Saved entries

══════

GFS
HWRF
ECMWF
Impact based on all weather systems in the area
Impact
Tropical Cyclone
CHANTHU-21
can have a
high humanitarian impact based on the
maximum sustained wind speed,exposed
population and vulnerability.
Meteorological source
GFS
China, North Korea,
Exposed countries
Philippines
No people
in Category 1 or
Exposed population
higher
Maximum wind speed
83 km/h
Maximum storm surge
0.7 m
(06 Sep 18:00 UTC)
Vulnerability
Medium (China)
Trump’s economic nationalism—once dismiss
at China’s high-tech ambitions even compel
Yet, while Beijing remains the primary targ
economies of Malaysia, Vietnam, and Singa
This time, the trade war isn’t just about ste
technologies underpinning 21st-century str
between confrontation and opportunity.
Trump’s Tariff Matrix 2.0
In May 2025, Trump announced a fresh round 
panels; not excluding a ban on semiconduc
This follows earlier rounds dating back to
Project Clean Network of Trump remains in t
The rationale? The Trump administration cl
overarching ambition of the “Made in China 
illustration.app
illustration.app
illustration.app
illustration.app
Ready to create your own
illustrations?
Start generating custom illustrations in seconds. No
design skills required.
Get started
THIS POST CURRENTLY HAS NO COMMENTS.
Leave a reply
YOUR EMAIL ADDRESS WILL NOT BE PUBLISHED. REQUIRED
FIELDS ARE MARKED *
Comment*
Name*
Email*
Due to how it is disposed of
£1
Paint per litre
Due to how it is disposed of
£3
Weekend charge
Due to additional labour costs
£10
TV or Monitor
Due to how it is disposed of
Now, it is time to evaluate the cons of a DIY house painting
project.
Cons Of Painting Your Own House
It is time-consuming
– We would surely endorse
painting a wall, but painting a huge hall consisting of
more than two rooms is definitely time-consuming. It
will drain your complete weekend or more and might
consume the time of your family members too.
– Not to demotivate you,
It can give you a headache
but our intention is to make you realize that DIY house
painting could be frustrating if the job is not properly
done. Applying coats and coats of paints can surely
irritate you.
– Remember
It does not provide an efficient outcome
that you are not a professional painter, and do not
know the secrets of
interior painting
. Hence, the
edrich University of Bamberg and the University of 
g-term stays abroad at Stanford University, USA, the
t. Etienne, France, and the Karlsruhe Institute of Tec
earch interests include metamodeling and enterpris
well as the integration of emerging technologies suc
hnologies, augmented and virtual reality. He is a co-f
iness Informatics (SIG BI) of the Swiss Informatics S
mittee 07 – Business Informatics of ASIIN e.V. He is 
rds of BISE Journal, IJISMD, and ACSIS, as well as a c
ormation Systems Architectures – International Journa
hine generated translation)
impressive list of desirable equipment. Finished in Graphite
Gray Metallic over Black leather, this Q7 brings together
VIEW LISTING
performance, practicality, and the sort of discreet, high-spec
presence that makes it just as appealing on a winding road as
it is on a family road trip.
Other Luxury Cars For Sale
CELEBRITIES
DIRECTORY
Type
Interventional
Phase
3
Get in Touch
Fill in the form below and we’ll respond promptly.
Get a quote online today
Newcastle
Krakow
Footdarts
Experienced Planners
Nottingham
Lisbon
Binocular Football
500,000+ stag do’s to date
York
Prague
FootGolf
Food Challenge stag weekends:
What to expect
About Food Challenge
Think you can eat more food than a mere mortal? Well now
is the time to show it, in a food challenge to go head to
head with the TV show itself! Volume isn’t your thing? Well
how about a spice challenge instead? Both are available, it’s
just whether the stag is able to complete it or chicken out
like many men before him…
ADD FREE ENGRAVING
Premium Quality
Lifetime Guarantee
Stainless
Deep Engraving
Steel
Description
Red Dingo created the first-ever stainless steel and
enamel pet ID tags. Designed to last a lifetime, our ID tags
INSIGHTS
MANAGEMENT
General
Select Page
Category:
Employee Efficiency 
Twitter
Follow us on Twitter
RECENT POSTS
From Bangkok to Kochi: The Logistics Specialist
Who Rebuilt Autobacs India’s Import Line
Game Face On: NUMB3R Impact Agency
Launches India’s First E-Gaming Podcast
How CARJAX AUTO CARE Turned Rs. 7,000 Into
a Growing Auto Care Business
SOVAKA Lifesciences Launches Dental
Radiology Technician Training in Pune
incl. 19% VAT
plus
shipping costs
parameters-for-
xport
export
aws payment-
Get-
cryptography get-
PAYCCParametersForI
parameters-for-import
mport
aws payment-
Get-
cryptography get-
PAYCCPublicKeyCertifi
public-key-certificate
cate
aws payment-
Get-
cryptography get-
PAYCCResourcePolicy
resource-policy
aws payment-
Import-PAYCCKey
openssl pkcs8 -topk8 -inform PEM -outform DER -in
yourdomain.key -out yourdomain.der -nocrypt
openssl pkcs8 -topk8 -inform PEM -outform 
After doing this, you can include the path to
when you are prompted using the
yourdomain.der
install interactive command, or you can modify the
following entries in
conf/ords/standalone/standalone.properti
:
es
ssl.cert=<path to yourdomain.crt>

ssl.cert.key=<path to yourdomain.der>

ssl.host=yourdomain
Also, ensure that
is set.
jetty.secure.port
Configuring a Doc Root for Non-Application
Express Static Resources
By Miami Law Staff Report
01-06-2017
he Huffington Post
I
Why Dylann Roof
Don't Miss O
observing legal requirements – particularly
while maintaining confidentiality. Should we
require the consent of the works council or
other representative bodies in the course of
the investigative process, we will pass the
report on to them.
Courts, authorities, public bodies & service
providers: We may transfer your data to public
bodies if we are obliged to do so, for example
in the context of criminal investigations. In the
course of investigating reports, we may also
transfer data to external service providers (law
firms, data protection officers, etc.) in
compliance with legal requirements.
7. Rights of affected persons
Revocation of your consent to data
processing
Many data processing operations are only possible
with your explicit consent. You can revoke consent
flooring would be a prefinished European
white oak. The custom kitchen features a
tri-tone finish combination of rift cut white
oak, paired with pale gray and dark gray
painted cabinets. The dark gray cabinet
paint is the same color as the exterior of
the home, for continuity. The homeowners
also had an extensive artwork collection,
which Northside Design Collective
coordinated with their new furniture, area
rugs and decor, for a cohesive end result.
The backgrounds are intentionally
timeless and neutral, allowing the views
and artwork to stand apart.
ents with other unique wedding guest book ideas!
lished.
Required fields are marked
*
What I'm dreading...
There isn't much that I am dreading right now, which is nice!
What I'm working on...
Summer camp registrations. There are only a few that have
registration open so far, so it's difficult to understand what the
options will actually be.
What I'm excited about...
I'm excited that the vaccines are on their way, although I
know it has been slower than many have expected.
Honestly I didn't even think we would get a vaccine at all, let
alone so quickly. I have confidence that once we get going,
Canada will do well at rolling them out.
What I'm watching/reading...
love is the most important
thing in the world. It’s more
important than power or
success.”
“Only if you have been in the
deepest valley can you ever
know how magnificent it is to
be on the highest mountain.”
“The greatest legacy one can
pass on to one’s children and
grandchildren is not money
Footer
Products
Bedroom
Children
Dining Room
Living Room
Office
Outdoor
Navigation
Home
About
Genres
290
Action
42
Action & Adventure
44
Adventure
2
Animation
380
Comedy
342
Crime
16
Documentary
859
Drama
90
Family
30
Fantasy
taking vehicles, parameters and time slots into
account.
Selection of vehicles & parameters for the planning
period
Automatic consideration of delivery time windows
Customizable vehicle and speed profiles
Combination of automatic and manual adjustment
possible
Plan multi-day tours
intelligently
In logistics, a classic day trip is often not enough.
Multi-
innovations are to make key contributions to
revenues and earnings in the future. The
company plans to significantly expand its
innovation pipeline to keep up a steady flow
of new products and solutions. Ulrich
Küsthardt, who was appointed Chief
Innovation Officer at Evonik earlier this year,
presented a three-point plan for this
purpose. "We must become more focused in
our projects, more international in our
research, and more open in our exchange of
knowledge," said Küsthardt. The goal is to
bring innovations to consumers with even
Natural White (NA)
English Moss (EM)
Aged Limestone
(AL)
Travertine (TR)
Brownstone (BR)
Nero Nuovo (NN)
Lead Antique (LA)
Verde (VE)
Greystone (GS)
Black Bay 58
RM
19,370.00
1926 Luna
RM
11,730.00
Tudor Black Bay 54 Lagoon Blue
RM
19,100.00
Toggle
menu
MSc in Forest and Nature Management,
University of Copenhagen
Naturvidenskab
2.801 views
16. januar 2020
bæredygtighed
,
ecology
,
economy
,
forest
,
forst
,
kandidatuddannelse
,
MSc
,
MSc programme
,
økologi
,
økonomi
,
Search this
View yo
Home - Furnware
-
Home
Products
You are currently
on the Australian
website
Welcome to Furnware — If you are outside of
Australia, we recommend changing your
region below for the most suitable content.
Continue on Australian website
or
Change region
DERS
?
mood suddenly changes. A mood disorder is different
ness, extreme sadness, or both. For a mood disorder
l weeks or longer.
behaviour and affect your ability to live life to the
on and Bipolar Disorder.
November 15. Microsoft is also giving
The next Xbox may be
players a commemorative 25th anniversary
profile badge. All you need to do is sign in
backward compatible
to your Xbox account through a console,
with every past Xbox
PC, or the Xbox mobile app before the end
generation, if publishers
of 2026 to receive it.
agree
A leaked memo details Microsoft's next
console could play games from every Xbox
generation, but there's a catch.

══════

**Aim of the exercise:**
Substitute "approval" for "consent" in the data from the line with "ssl.host=yourdomain" up to and including the line with "report on to them.". Return only those lines, otherwise unchanged.

**Solution to this exercise:**
ssl.host=yourdomain
Also, ensure that
is set.
jetty.secure.port
Configuring a Doc Root for Non-Application
Express Static Resources
By Miami Law Staff Report
01-06-2017
he Huffington Post
I
Why Dylann Roof
Don't Miss O
observing legal requirements – particularly
while maintaining confidentiality. Should we
require the approval of the works council or
other representative bodies in the course of
the investigative process, we will pass the
report on to them.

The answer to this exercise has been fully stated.